展覧会は「ディオール」のドレスの美しさとともに、歴史上最も愛されたプリンセスの1人としてのグレース妃の生活を物語る内容にもなっている。フェザーで飾られたシフォンのオートクチュールドレスが彼女の公妃としての人生を象徴する一方で、シャツドレスやツイードのスーツなどのコレクションは、母であり、妻であり、エレガントな現代の女性であった日々の生活をしのばせる。
同展のキュレーションを手掛けたファッション史学者のフローレンス・ミュラー(Florence Muller)が、モナコの宮殿でグレース妃が遺したドレスを確認したところ、数百枚のうちおよそ3分の1が「ディオール」だったと語る。57年のムッシュ・ディオールの死後もグレース妃は、イヴ・サンローラン(Yves Saint Laurent)からデザイナー職を引き継いだマルク・ボアン(Marc Bohan)と親しくし、「ディオール」を愛用した。ボアンは宮殿でのイベントなどに度々招かれ、グレース妃の娘たちと一緒に遊んだりしていたという。
ミュラーはこの展覧会のためにブルゴーニュに住むボアンに会いに行った。

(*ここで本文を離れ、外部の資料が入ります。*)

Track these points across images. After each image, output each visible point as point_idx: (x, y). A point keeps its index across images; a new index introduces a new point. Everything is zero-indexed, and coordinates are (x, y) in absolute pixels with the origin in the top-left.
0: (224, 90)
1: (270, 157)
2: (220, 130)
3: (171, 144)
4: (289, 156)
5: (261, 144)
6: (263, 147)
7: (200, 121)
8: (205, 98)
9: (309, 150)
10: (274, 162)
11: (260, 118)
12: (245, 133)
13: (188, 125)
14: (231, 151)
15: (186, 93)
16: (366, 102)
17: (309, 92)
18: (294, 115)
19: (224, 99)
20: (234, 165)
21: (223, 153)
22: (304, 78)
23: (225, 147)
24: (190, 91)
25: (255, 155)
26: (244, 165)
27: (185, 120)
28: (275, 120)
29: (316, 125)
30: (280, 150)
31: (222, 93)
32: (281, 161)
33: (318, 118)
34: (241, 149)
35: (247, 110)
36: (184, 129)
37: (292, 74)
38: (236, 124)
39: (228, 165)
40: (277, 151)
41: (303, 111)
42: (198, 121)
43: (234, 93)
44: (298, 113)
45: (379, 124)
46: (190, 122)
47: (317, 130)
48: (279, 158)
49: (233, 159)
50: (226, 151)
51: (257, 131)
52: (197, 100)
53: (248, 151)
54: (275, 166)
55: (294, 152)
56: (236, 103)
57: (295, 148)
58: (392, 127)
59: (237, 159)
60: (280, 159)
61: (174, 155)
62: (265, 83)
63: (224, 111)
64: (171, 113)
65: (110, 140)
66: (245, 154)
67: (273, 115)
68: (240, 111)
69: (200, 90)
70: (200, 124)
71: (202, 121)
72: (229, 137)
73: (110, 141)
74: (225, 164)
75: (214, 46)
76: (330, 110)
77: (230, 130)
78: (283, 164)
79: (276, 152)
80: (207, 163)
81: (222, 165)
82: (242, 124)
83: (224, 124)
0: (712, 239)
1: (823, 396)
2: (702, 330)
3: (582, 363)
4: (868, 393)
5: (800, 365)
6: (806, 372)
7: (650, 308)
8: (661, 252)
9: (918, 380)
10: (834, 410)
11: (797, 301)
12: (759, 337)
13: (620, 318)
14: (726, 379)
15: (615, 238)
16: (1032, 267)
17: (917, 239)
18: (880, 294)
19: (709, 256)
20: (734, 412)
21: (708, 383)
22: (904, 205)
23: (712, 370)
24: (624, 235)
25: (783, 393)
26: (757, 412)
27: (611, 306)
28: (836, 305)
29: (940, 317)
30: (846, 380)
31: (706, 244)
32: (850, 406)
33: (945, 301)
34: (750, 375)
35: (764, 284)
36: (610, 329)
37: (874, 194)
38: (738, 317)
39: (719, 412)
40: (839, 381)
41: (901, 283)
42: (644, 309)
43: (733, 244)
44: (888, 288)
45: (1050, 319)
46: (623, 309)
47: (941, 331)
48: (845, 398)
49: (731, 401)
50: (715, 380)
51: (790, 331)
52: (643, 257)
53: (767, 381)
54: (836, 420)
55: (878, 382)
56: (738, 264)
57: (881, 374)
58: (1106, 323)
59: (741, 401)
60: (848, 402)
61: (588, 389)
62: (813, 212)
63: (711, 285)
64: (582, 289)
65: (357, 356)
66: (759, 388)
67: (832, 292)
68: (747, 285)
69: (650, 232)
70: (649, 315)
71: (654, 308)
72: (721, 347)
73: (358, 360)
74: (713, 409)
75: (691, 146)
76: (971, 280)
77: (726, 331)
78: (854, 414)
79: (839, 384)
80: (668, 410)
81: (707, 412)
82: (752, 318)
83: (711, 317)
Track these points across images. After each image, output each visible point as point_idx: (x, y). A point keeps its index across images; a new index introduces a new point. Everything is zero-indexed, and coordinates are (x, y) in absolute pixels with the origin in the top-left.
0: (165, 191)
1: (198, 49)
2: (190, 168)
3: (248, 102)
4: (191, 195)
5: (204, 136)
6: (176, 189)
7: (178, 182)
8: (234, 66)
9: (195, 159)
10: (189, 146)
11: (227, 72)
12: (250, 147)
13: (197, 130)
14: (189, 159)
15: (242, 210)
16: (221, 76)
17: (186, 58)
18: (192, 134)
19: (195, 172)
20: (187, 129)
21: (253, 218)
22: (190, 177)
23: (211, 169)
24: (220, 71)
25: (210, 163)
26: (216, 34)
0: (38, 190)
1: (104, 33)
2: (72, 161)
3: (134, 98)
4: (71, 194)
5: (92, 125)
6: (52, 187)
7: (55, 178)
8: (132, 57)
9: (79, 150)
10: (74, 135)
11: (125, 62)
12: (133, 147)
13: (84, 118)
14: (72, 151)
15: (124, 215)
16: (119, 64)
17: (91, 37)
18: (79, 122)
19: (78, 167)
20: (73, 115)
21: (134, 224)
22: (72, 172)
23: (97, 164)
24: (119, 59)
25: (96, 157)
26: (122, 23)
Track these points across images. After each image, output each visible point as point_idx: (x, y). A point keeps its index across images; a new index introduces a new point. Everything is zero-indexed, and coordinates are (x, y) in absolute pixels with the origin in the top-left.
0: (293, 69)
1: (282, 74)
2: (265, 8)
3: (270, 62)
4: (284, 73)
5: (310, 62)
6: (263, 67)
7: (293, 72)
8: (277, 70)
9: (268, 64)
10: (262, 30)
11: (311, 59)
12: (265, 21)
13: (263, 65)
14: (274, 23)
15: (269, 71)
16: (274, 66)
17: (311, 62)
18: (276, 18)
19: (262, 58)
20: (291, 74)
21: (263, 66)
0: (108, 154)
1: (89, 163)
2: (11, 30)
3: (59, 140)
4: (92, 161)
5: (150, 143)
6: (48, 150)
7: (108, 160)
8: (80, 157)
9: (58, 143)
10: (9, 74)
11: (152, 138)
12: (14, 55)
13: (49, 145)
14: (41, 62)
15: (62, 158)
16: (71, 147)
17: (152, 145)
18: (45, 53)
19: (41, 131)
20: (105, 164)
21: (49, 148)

「彼女は私のスタイルをまさに体現していた。目を引くが、決して押し付けがましくない」とボアンは回想し、「シャツドレス、ブラウス、クレープデシンは彼女の好みにぴったりだった」と語ったという。
「ボアンはグレース妃の役割を完璧に理解していた」とミュラーは解説する。「グレース妃がスタイリッシュであると同時にエチケットのある服装が求められていたことをね」。展覧会では長袖のドレスが多く展示されているが、どれもファッションとしてひねりが加えられている。「“バヤデールドレス”がいい例だ。長袖とハイネックで露出が少ないながら、カフタンのようなデザインと明るい色使いでヒッピーシックな要素も取り入れている。ボアンはこうしたバランス感覚に優れていた」。
同展ではほかにもグレース妃のアクセサリーや手紙、モナコ宮殿が公開したアーカイブ映像も見ることができる。